The United States has proposed a USD six trillion budget for the coming fiscal year, which pitches massive investment plans to rebuild infrastructure and position the country to better compete with China.

America’s budget for the year starting October 1 earmarked USD 715 billion for the Defense Department, including USD 5.09 billion to enact an initiative to bolster deterrence in the Indo-Pacific region facing China’s assertiveness, and plans to procure 85 F-35 fighter jets.”China poses the greatest long-term challenge to the United States,” the Pentagon said in its budget overview, adding that Beijing’s military modernization activities in recent decades have “sought to erode the ability of US forces to project power in the region.” “If left unimpeded, this continued erosion could fundamentally challenge our ability to achieve US defense objectives and to defend the sovereignty of our allies,” Kyodo News quoted the Pentagon.

According to the news agency, the budget request for the Defense Department represented a 1.6 per cent rise over the fiscal 2021 enacted level.The president’s budget request, which seeks USD 6.01 trillion in total outlays, reflected his USD 2.3 trillion infrastructure investment proposal and USD 1.8 trillion education and child care investment plan — the former spanning eight years and the latter 10 years.”Together, these plans reinvest in the future of the American economy and American workers and would help the nation out-compete China and other countries around the world,” the White House said in a document explaining the budget request.

The Hill reported that President Joe Biden’s first budget during his tenure proposed a budget that would entrench deficits in excess of one trillion US Dollars for the next decade, pushing the nation’s debt burden to record highs.

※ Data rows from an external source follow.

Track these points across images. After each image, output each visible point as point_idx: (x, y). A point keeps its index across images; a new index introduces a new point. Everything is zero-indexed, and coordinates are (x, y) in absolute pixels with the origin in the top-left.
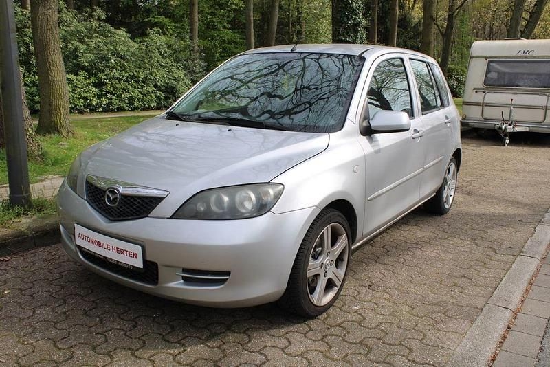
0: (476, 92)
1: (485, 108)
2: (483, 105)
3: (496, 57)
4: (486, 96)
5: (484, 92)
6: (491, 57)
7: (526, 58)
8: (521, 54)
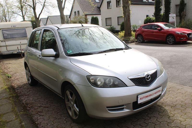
0: (2, 42)
1: (8, 47)
2: (6, 46)
3: (4, 29)
4: (6, 43)
5: (5, 41)
6: (2, 29)
7: (15, 28)
8: (12, 27)
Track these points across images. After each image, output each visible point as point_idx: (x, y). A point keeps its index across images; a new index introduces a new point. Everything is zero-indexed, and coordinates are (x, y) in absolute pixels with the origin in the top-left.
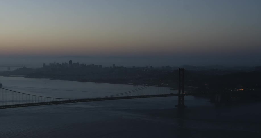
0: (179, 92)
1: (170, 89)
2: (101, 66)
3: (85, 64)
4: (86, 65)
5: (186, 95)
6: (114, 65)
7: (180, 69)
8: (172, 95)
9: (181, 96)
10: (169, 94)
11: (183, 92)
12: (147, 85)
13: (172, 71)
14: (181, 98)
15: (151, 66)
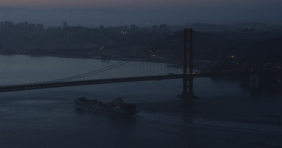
0: (185, 71)
1: (168, 66)
2: (41, 26)
3: (12, 23)
4: (14, 24)
5: (197, 75)
6: (65, 24)
7: (185, 29)
8: (171, 76)
9: (188, 79)
10: (166, 74)
11: (191, 71)
12: (126, 60)
13: (171, 34)
14: (188, 82)
15: (134, 25)
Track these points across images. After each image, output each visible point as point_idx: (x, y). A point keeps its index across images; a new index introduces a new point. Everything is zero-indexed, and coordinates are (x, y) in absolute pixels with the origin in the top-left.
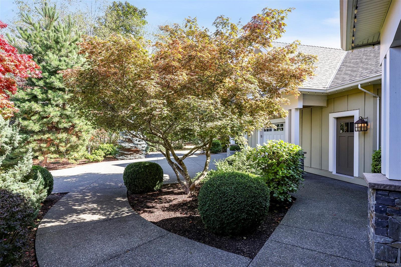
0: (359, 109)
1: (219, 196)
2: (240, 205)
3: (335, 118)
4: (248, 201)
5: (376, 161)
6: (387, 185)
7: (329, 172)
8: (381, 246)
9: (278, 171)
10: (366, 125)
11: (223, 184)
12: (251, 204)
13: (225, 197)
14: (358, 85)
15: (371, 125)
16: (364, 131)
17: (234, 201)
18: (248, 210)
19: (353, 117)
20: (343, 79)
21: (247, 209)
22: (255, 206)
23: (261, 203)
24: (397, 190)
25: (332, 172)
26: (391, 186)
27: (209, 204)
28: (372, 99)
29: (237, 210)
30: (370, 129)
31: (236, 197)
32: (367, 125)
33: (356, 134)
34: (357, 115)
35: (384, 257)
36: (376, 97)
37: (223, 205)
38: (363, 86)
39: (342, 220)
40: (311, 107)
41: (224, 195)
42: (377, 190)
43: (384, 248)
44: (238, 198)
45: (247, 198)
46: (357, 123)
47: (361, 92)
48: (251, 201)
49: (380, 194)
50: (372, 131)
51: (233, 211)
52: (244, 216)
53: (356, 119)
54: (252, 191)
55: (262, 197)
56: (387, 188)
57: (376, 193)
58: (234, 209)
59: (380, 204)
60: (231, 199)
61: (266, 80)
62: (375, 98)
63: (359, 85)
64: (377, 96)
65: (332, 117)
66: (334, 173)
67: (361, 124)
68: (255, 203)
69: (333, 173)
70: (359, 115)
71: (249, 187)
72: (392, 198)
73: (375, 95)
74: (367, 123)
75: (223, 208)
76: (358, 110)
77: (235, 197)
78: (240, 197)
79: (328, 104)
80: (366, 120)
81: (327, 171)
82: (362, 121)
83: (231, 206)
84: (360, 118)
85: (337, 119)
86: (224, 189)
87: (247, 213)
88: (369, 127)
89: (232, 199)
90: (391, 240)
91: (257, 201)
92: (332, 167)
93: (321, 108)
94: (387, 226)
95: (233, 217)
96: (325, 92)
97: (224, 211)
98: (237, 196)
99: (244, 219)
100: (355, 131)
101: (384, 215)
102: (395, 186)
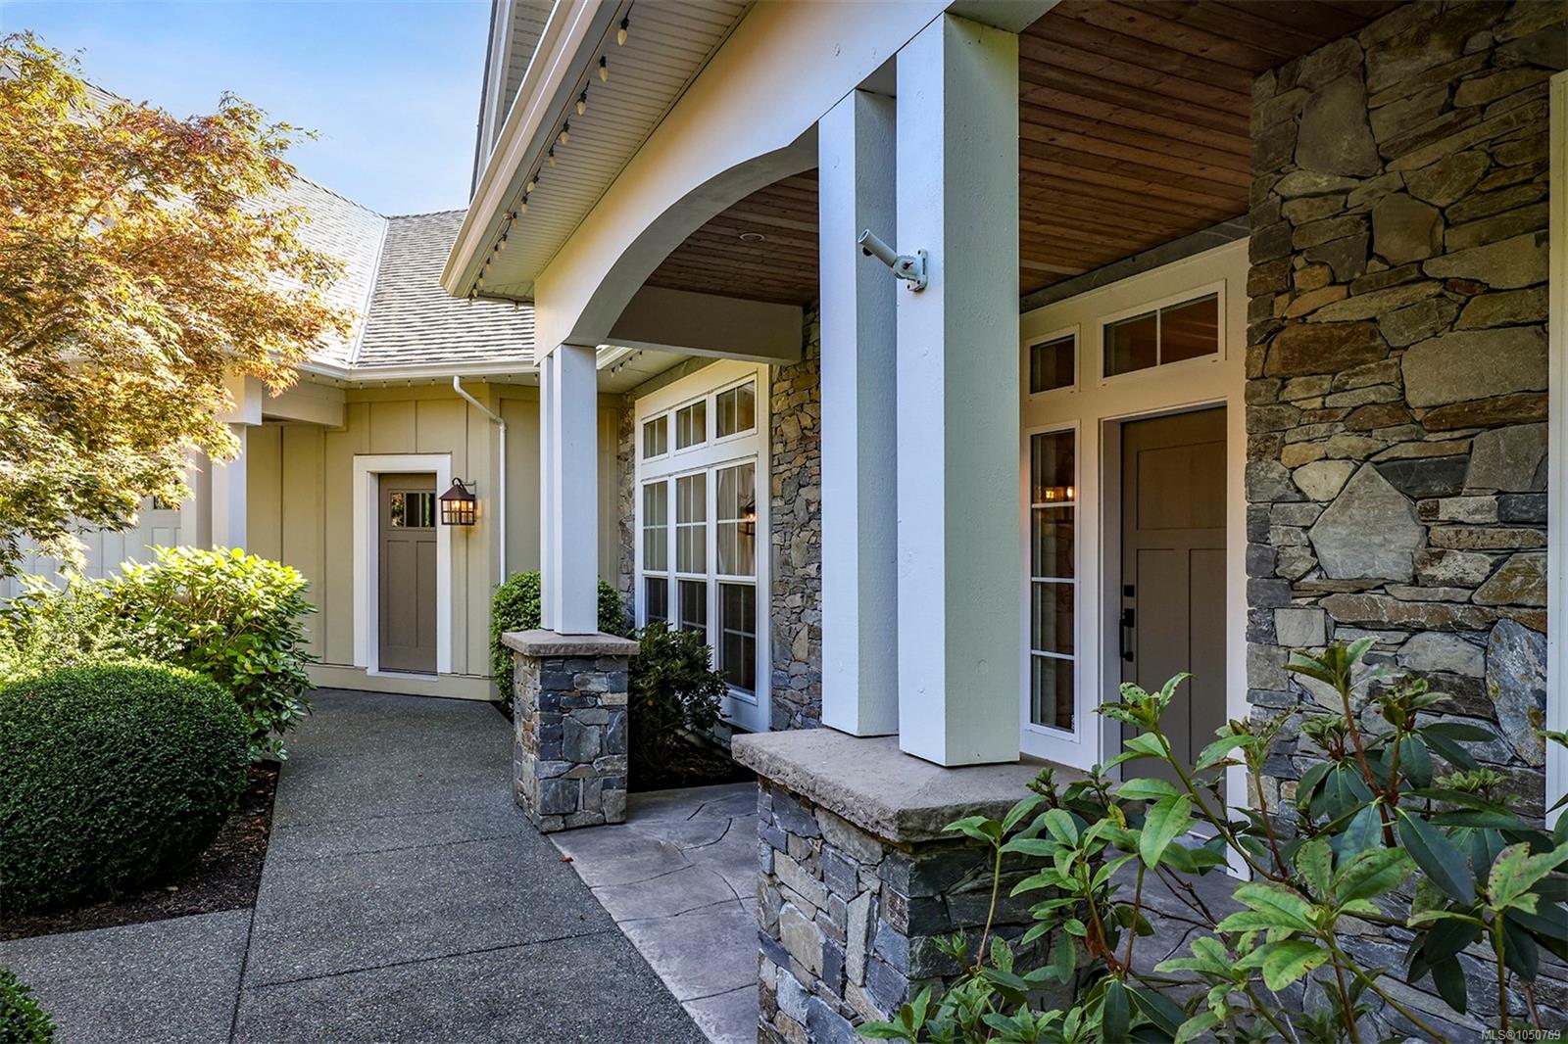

The blueprint released by the White House ties together three major spending proposals already announced by Biden: the USD 2.3 trillion American Jobs Plan, the USD 1.8 trillion American Families Plan and USD 1.5 trillion in discretionary spending for fiscal 2022.

Combined with mandatory spending programs, the 2022 budget would spend six trillion US Dollars, about USD 300 billion more than current projections for the year, with much of the spending going toward education, health, scientific research and infrastructure.